After Uninor, Reliance and Tata too have thrown their weight behind the telecom regulator’s proposal to examine whether 20 paise per minute is the right price for connecting a call from one network to another.
The charge, called termination or interconnect charge, is paid by one network to another when handing over a call to a subscriber on the latter’s network, to cover costs of connecting (or completing) the call.
While Bharti Airtel and Idea Cellular have opposed any move to lower the 20 paise per minute charge, Uninor had recently viciously attacked the stand claiming that the big operators are simply using calls from other networks to subsidize their operations.
Uninor had pointed out that while Airtel and Idea may claim that 20 paise does not cover their expenses involved in completing an incoming call to one of their customers, they sometimes offer call rates (including originating, carriage and terminating charges) that are lower than that to own customers.
The Association of Unified Service Providers — former CDMA operators Reliance Communications and Tata Teleservices — have now joined Uninor in attacking the stand taken by Airtel and Idea.

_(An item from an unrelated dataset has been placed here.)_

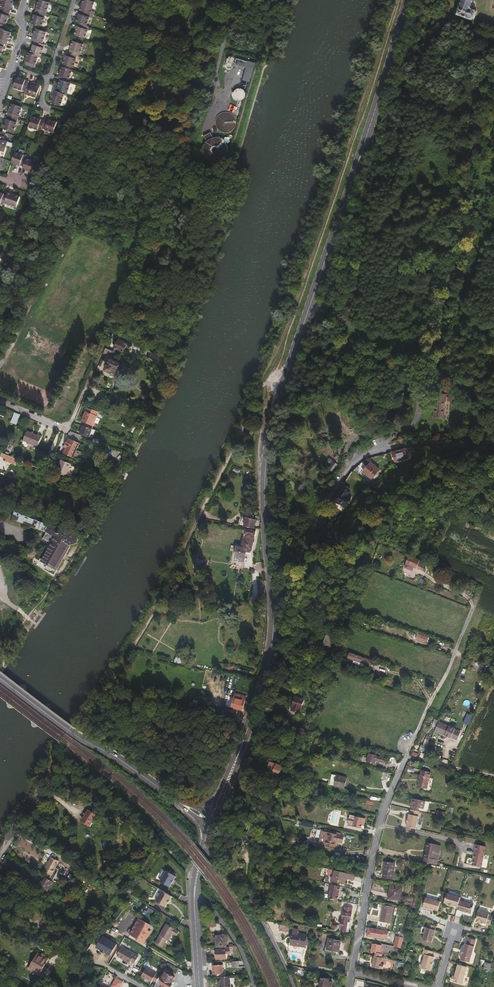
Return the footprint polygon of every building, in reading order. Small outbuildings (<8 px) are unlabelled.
[(12,0),(1,0),(0,3),(0,9),(9,12),(12,0)] [(49,1),(44,0),(38,0),(35,9),(45,13),(49,1)] [(92,1),(89,0),(81,0),(78,9),(89,13),(92,1)] [(457,14),(472,20),(474,18),(476,13),(475,9),(469,7),(472,0),(462,0),(457,14)] [(9,12),(0,9),(0,22),(5,24),(9,12)] [(41,24),(45,13),(35,9),(31,21),(41,24)] [(85,23),(89,13),(78,9),(75,20),(77,21),(85,23)] [(84,36),(88,24),(85,23),(77,21),(73,33),(84,36)] [(445,24),(434,21),(431,28),(443,32),(445,24)] [(42,42),(45,30),(35,27),(31,39),(33,39),(42,42)] [(9,32),(0,29),(0,42),(3,43),(6,44),(9,32)] [(40,55),(44,43),(42,42),(33,39),(29,52),(38,54),(40,55)] [(79,54),(82,42),(72,39),(68,50),(76,53),(79,54)] [(72,65),(76,53),(68,50),(66,50),(62,62),(72,65)] [(34,66),(38,54),(29,52),(27,51),(23,63),(34,66)] [(249,82),(254,65),(235,60),(233,66),(245,69),(242,80),(249,82)] [(68,80),(71,68),(61,65),(57,77),(59,78),(68,80)] [(27,82),(27,80),(15,76),(12,86),(24,90),(27,82)] [(66,93),(70,81),(68,80),(59,78),(56,90),(64,92),(66,93)] [(35,96),(39,86),(27,82),(24,90),(23,92),(35,96)] [(60,104),(64,92),(56,90),(53,89),(50,101),(60,104)] [(245,95),(244,93),(244,92),(243,91),(242,90),(240,89),(239,89),(237,89),(236,90),(235,91),(234,92),(233,93),(233,95),(233,96),(234,97),(234,99),(236,100),(237,100),(238,101),(240,101),(241,100),(242,100),(243,99),(244,97),(245,96),(245,95)] [(17,118),(21,106),(10,102),(6,114),(17,118)] [(234,129),(234,128),(235,125),(236,123),(235,120),(234,118),(234,117),(232,115),(230,113),(227,113),(226,113),(224,113),(221,114),(219,115),(218,116),(217,118),(216,120),(215,123),(216,125),(216,126),(217,128),(218,130),(220,131),(222,132),(225,133),(226,133),(229,132),(231,131),(232,130),(234,129)] [(13,130),(17,118),(6,114),(3,126),(13,130)] [(41,128),(43,119),(32,115),(28,126),(40,130),(41,128)] [(53,131),(56,120),(44,116),(43,119),(41,128),(53,131)] [(216,161),(216,137),(214,137),(211,138),(209,140),(208,141),(206,143),(205,144),(205,146),(204,149),(205,152),(205,153),(206,155),(208,157),(209,158),(211,160),(214,161),(216,161)] [(227,155),(227,153),(228,150),(228,147),(227,144),(226,142),(224,140),(221,138),(219,137),(216,137),(216,161),(219,161),(221,160),(223,159),(225,157),(227,155)] [(23,165),(25,157),(26,154),(14,151),(11,161),(23,165)] [(34,171),(37,161),(25,157),(23,165),(22,167),(34,171)] [(16,206),(20,195),(7,192),(6,194),(4,202),(16,206)] [(161,256),(164,250),(166,250),(167,247),(158,243),(154,253),(161,256)] [(124,351),(128,342),(119,338),(113,351),(114,351),(121,354),(123,350),(124,351)] [(113,354),(114,351),(113,351),(105,347),(103,353),(109,356),(110,352),(113,354)] [(118,369),(121,363),(110,358),(105,369),(106,369),(104,374),(108,376),(111,371),(112,370),(115,371),(117,368),(118,369)] [(433,416),(443,417),(445,394),(444,393),(434,392),(433,416)] [(93,425),(99,411),(85,407),(83,410),(85,411),(81,421),(93,425)] [(90,436),(93,428),(83,425),(81,431),(86,433),(85,434),(90,436)] [(37,445),(41,436),(27,430),(23,440),(37,445)] [(79,442),(70,438),(70,439),(67,437),(64,444),(65,444),(66,442),(75,446),(73,451),(66,448),(63,453),(72,457),(76,449),(79,442)] [(73,451),(75,446),(66,442),(65,444),(67,445),(66,446),(66,448),(73,451)] [(394,461),(406,458),(404,448),(391,452),(394,461)] [(79,460),(82,453),(76,449),(72,457),(79,460)] [(428,460),(436,458),(434,451),(427,453),(428,460)] [(66,476),(71,463),(61,459),(56,472),(66,476)] [(409,464),(406,464),(406,461),(396,463),(398,472),(404,471),(404,469),(410,468),(409,464)] [(370,478),(378,470),(370,462),(362,471),(370,478)] [(346,495),(350,490),(343,486),(334,500),(344,507),(350,497),(346,495)] [(41,526),(45,518),(27,511),(24,519),(25,520),(24,523),(28,524),(29,521),(41,526)] [(252,518),(243,516),(241,516),(240,521),(238,520),(237,525),(253,528),(255,519),(252,518)] [(61,572),(80,541),(77,542),(75,535),(73,536),(73,533),(71,534),(51,526),(49,531),(54,534),(49,543),(40,556),(56,570),(59,572),(61,572)] [(253,542),(255,531),(244,529),(243,534),(245,534),(244,539),(242,539),(240,547),(236,547),(234,557),(244,558),(246,548),(250,549),(252,541),(253,542)] [(49,543),(54,534),(49,531),(44,539),(49,543)] [(418,561),(419,558),(408,554),(405,562),(406,562),(413,565),(416,567),(416,566),(419,567),(421,562),(418,561)] [(56,570),(40,556),(35,564),(50,574),(52,574),(53,574),(54,574),(44,568),(47,564),(56,570)] [(56,570),(47,564),(44,568),(54,574),(56,570)] [(257,590),(265,589),(264,581),(256,581),(257,590)] [(329,646),(333,635),(328,633),(324,644),(329,646)] [(369,665),(370,660),(353,654),(350,663),(359,666),(360,662),(369,665)] [(242,710),(245,696),(234,693),(231,708),(242,710)] [(297,715),(302,703),(293,700),(289,712),(297,715)] [(438,723),(434,732),(448,738),(452,729),(438,723)] [(455,731),(455,730),(452,729),(448,738),(451,739),(452,739),(458,741),(461,733),(455,731)] [(425,751),(429,741),(426,739),(423,746),(421,745),(419,749),(421,750),(425,751)] [(366,761),(373,763),(374,760),(375,756),(375,755),(368,753),(366,761)] [(278,773),(281,765),(275,763),(272,770),(278,773)] [(430,772),(421,770),(420,775),(419,779),(428,781),(430,772)] [(427,789),(428,781),(419,779),(419,781),(418,786),(427,789)] [(334,786),(346,789),(347,783),(336,780),(334,786)] [(423,809),(424,801),(412,798),(410,805),(423,809)] [(407,818),(406,821),(416,823),(419,811),(410,809),(409,814),(408,814),(407,818)] [(90,826),(97,815),(90,811),(83,822),(90,826)] [(365,818),(350,815),(349,821),(363,824),(365,818)] [(415,829),(416,823),(406,821),(406,822),(405,827),(415,829)] [(255,824),(252,824),(251,823),(249,832),(247,831),(244,842),(252,844),(257,825),(255,824)] [(339,841),(340,837),(317,831),(315,837),(320,838),(320,842),(335,846),(336,842),(337,840),(339,841)] [(432,859),(435,844),(426,842),(422,862),(436,865),(437,860),(432,859)] [(437,860),(440,845),(435,844),(432,859),(437,860)] [(486,847),(476,845),(472,865),(481,867),(486,847)] [(52,868),(56,860),(51,858),(45,870),(52,874),(54,870),(52,868)] [(392,878),(394,863),(384,861),(381,877),(392,878)] [(160,881),(168,886),(169,887),(171,883),(172,884),(174,880),(173,880),(175,876),(166,871),(163,870),(162,870),(159,875),(160,877),(162,878),(160,881)] [(355,880),(356,875),(334,870),(333,875),(336,876),(335,877),(333,877),(333,881),(346,884),(347,880),(345,880),(345,878),(355,880)] [(47,891),(52,882),(45,878),(40,887),(47,891)] [(338,901),(341,887),(332,885),(329,899),(338,901)] [(399,900),(401,887),(389,885),(387,898),(399,900)] [(169,899),(171,896),(161,890),(155,901),(164,907),(167,903),(169,900),(169,899)] [(453,906),(453,905),(457,906),(459,900),(460,897),(454,895),(447,893),(446,893),(444,902),(448,903),(447,904),(453,906)] [(437,910),(440,901),(425,897),(423,906),(424,908),(428,909),(429,908),(432,909),(437,910)] [(470,913),(473,904),(459,900),(457,906),(456,909),(470,913)] [(388,923),(392,906),(382,904),(378,921),(388,923)] [(350,919),(353,908),(345,906),(342,920),(347,922),(348,919),(350,919)] [(488,916),(488,915),(478,912),(476,921),(476,922),(482,924),(482,923),(482,922),(486,923),(486,924),(490,925),(490,923),(492,917),(488,916)] [(271,931),(279,927),(276,923),(266,922),(271,931)] [(434,930),(435,926),(427,923),(426,927),(425,927),(422,940),(431,942),(434,930)] [(144,936),(148,929),(141,925),(137,933),(139,935),(137,940),(141,942),(144,936)] [(172,932),(172,931),(164,926),(154,942),(161,946),(164,942),(165,943),(169,937),(173,939),(176,934),(172,932)] [(383,933),(379,932),(380,930),(368,927),(367,935),(382,938),(383,933)] [(304,950),(307,936),(295,933),(292,947),(304,950)] [(215,947),(226,947),(225,936),(215,936),(215,947)] [(403,938),(396,936),(393,946),(401,948),(403,938)] [(339,951),(341,940),(329,938),(327,949),(339,951)] [(469,962),(475,940),(468,938),(466,944),(464,943),(463,948),(462,948),(461,954),(460,960),(469,962)] [(372,943),(370,952),(375,953),(380,953),(381,947),(388,948),(389,945),(378,943),(377,944),(372,943)] [(137,965),(141,958),(125,948),(119,958),(126,961),(126,960),(133,964),(134,963),(137,965)] [(431,956),(432,951),(423,948),(422,954),(424,954),(420,968),(429,971),(430,966),(431,966),(432,961),(433,956),(431,956)] [(216,960),(225,959),(225,950),(216,950),(216,960)] [(39,975),(48,959),(37,953),(28,969),(39,975)] [(381,958),(379,957),(374,956),(371,967),(379,969),(379,968),(382,969),(383,964),(380,964),(381,958)] [(461,984),(466,967),(457,964),(455,973),(454,976),(453,976),(452,975),(450,980),(452,981),(461,984)] [(213,974),(223,974),(222,965),(213,966),(213,974)] [(151,982),(152,980),(156,982),(160,975),(145,967),(141,976),(151,982)] [(174,978),(165,972),(159,982),(167,986),(171,986),(172,985),(171,984),(174,978)] [(230,976),(219,977),(219,981),(220,986),(230,986),(230,976)] [(121,981),(114,977),(109,985),(113,986),(118,986),(121,981)] [(329,979),(321,978),(319,986),(331,986),(332,982),(328,981),(329,979)]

The AUSPI too highlighted the discrepancy between Idea and Airtel’s claim that 20 paise is not enough to cover terminating expenses and their own offers to their customers offering cheaper calls on their own networks (on-net calls) .
“Being incumbent operators, Vodafone Essar and Bharti Airtel are ardently favoring the current regime which distorts competition in favor of large operators by enabling them to sustain on-net — off-net prices differentials that harm the small operator and lead to traffic imbalances,” the Association wrote to the regulator today.
“Lower on-net tariffs imply a huge margin between termination cost and present mobile termination charge which makes a very strong case for significant reduction of termination charge and thus review of the existing IUC regime,” it added.
It suggested that TRAI should either remove the termination charge or keep it at 5-7 paise.
“Moving to a Bill and Keep regime with zero termination charge will foster economic efficiency by reducing service providers administrative costs as the payment of reciprocal compensation of termination charges requires that service providers incur significant administrative costs to measure, record, and bill for exchanged traffic.
“Alternatively, as per weighted average cost calculation across operators indicates that the MTC should be between 5 paisa per minute to 7 paisa per minute in the interest of consumers, industry growth and affordability,” it added.